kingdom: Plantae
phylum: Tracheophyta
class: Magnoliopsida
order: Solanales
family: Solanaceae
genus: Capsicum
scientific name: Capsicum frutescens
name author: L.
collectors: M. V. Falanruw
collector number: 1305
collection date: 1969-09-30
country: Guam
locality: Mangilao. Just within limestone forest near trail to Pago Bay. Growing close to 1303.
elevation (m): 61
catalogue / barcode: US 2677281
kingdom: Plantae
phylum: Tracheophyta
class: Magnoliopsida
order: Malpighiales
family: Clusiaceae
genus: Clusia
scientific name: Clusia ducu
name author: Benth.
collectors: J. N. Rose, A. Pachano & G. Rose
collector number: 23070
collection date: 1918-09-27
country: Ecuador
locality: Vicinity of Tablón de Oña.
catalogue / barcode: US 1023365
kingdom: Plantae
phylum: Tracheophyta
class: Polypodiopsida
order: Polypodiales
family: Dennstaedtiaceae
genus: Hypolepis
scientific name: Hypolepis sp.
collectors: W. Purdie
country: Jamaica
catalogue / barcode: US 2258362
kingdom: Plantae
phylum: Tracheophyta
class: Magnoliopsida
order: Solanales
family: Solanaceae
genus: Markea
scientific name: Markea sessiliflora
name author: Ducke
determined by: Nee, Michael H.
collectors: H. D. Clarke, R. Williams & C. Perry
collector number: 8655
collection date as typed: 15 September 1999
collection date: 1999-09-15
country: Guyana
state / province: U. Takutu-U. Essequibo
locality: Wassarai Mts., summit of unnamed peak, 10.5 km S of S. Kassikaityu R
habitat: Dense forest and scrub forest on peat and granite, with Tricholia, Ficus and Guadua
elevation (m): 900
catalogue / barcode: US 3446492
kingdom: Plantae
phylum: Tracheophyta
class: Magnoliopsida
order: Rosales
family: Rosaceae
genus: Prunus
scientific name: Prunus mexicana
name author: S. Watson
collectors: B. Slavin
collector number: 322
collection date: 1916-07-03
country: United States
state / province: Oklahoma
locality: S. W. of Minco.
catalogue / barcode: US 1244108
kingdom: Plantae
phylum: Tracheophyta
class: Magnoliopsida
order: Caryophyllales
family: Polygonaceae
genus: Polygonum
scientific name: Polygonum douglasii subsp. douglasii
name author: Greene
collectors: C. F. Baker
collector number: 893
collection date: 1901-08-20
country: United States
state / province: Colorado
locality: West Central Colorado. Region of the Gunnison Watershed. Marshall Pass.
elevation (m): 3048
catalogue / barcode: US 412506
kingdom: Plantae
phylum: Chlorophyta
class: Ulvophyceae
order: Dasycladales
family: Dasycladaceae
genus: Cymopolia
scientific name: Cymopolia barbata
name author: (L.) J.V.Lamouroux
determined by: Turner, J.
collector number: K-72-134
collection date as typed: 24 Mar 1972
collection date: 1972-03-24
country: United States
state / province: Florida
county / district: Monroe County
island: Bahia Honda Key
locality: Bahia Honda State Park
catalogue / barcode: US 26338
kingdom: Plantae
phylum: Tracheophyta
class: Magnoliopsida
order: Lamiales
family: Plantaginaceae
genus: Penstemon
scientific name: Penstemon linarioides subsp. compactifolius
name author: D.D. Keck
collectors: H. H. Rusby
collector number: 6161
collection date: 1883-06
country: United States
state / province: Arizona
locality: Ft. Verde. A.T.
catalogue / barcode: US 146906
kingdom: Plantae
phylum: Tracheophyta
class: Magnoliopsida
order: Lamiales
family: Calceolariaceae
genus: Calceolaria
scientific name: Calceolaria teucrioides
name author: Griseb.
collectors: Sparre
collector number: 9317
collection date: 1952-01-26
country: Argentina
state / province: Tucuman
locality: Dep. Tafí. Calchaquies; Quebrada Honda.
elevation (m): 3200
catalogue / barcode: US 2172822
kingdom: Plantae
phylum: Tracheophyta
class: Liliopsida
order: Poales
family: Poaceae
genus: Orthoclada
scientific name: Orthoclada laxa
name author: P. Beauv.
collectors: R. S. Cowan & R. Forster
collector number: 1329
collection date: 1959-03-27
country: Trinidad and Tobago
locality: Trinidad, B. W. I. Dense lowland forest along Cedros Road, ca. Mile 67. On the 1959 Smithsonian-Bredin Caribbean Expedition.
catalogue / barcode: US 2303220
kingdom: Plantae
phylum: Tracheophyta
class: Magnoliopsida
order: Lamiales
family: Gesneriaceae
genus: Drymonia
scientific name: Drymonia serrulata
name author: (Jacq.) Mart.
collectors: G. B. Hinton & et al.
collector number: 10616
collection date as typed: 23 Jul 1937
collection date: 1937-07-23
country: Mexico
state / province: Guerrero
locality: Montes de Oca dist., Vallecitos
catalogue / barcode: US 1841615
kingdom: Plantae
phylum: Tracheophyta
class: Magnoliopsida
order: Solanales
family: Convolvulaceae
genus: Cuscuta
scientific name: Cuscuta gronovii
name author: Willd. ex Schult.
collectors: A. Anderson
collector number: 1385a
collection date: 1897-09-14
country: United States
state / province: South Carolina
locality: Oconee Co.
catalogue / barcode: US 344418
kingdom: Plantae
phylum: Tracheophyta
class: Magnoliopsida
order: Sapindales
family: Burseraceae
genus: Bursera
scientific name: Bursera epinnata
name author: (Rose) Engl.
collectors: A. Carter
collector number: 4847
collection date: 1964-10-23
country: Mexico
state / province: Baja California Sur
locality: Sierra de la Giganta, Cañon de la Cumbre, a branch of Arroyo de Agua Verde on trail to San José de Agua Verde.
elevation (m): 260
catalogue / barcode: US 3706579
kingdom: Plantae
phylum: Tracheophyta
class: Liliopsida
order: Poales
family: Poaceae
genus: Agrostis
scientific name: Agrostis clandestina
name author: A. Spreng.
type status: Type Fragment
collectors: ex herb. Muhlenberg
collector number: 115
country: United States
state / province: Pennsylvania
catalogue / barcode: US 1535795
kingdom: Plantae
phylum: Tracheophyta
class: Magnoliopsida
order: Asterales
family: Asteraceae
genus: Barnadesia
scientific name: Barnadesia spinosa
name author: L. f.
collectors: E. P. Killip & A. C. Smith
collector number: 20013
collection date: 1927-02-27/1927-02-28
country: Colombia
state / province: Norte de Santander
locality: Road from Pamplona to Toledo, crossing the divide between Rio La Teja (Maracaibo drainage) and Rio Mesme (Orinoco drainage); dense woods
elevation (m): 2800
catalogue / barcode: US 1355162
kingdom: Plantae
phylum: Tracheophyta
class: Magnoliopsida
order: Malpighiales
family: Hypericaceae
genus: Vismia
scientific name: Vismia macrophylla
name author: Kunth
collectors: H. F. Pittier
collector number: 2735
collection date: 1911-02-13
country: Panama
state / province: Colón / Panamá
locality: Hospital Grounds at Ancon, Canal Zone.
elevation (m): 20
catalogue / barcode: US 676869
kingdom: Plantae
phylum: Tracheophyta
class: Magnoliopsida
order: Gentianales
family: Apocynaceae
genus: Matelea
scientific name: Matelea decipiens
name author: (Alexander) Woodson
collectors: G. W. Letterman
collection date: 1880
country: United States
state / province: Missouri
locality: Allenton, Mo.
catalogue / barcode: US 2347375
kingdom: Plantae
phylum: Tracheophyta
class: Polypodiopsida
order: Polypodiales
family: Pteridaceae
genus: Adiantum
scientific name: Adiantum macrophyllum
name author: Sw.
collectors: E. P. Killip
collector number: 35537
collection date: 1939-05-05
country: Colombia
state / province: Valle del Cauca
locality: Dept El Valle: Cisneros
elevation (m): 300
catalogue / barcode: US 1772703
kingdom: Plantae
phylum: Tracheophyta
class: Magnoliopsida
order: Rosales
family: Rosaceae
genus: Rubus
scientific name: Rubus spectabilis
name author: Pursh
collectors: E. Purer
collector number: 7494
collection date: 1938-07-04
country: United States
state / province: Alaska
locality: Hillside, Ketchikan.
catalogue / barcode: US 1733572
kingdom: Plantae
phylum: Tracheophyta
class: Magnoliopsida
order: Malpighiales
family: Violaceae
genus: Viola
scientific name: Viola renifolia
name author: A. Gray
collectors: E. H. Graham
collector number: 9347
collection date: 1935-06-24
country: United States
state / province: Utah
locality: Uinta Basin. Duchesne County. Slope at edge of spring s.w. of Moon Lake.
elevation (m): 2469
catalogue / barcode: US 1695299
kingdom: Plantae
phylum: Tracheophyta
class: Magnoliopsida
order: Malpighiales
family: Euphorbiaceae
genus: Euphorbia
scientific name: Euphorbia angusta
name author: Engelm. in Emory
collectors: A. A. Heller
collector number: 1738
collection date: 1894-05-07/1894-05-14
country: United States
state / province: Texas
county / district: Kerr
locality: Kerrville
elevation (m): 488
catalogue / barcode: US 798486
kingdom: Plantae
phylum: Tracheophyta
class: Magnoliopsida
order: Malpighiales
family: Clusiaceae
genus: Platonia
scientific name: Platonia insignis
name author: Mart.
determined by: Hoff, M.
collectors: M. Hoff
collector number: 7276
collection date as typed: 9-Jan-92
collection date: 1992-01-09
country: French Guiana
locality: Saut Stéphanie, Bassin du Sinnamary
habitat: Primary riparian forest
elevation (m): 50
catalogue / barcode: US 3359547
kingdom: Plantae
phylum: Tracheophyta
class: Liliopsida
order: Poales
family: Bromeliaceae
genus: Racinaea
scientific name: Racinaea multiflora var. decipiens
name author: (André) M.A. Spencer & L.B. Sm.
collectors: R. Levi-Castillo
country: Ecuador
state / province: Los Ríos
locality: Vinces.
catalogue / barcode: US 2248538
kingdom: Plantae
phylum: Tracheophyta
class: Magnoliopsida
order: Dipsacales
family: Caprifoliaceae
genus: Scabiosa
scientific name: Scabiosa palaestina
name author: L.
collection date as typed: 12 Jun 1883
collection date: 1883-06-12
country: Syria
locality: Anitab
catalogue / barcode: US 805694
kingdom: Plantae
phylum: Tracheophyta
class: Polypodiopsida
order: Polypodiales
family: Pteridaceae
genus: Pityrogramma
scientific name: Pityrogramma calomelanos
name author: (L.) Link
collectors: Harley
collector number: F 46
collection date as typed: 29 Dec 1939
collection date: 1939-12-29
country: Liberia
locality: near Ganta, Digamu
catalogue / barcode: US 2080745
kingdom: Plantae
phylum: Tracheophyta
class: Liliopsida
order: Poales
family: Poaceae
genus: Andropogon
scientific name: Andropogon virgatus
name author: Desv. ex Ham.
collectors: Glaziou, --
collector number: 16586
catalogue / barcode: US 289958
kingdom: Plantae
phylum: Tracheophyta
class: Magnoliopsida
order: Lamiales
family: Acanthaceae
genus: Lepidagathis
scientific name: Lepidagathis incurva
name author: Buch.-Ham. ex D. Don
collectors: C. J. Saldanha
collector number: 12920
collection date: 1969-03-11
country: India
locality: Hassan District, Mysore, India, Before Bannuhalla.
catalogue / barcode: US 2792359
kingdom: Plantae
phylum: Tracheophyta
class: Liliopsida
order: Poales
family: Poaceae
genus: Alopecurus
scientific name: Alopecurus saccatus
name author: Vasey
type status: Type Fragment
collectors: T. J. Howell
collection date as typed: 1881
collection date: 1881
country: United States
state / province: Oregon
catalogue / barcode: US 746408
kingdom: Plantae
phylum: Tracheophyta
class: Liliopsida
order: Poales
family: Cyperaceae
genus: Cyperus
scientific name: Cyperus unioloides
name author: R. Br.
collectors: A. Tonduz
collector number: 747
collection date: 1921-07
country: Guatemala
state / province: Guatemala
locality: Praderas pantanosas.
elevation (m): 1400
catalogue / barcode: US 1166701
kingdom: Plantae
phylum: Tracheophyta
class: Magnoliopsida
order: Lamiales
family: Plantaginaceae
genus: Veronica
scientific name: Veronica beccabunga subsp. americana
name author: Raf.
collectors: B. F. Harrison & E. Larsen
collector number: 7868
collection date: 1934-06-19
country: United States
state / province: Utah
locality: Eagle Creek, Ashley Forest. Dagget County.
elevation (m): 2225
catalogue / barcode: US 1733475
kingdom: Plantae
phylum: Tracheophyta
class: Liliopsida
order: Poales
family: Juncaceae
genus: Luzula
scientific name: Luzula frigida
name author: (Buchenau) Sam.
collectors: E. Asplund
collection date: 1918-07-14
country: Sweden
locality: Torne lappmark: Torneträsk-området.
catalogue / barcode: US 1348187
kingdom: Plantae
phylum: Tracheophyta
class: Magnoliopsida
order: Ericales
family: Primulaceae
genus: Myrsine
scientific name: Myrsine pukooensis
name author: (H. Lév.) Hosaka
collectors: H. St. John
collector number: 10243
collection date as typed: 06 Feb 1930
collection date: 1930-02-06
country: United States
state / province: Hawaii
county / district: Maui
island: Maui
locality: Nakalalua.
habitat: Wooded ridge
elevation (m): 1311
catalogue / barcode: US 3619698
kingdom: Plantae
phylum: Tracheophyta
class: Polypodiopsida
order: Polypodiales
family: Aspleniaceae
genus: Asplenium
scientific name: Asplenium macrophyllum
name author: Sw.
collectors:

What the task requires = Convert the records, starting with the line that contains "locality: Anitab" and continuing up to and including the line that contains "genus: Alopecurus", into a two-column CSV headed field and value. Give one row per line, with each entry in its own quoted field and any line breaks replaced by spaces.

Worked solution =
field,value
"locality:","Anitab"
"catalogue / barcode:","US 805694"
"kingdom:","Plantae"
"phylum:","Tracheophyta"
"class:","Polypodiopsida"
"order:","Polypodiales"
"family:","Pteridaceae"
"genus:","Pityrogramma"
"scientific name:","Pityrogramma calomelanos"
"name author:","(L.) Link"
"collectors:","Harley"
"collector number:","F 46"
"collection date as typed:","29 Dec 1939"
"collection date:","1939-12-29"
"country:","Liberia"
"locality:","near Ganta, Digamu"
"catalogue / barcode:","US 2080745"
"kingdom:","Plantae"
"phylum:","Tracheophyta"
"class:","Liliopsida"
"order:","Poales"
"family:","Poaceae"
"genus:","Andropogon"
"scientific name:","Andropogon virgatus"
"name author:","Desv. ex Ham."
"collectors:","Glaziou, --"
"collector number:","16586"
"catalogue / barcode:","US 289958"
"kingdom:","Plantae"
"phylum:","Tracheophyta"
"class:","Magnoliopsida"
"order:","Lamiales"
"family:","Acanthaceae"
"genus:","Lepidagathis"
"scientific name:","Lepidagathis incurva"
"name author:","Buch.-Ham. ex D. Don"
"collectors:","C. J. Saldanha"
"collector number:","12920"
"collection date:","1969-03-11"
"country:","India"
"locality:","Hassan District, Mysore, India, Before Bannuhalla."
"catalogue / barcode:","US 2792359"
"kingdom:","Plantae"
"phylum:","Tracheophyta"
"class:","Liliopsida"
"order:","Poales"
"family:","Poaceae"
"genus:","Alopecurus"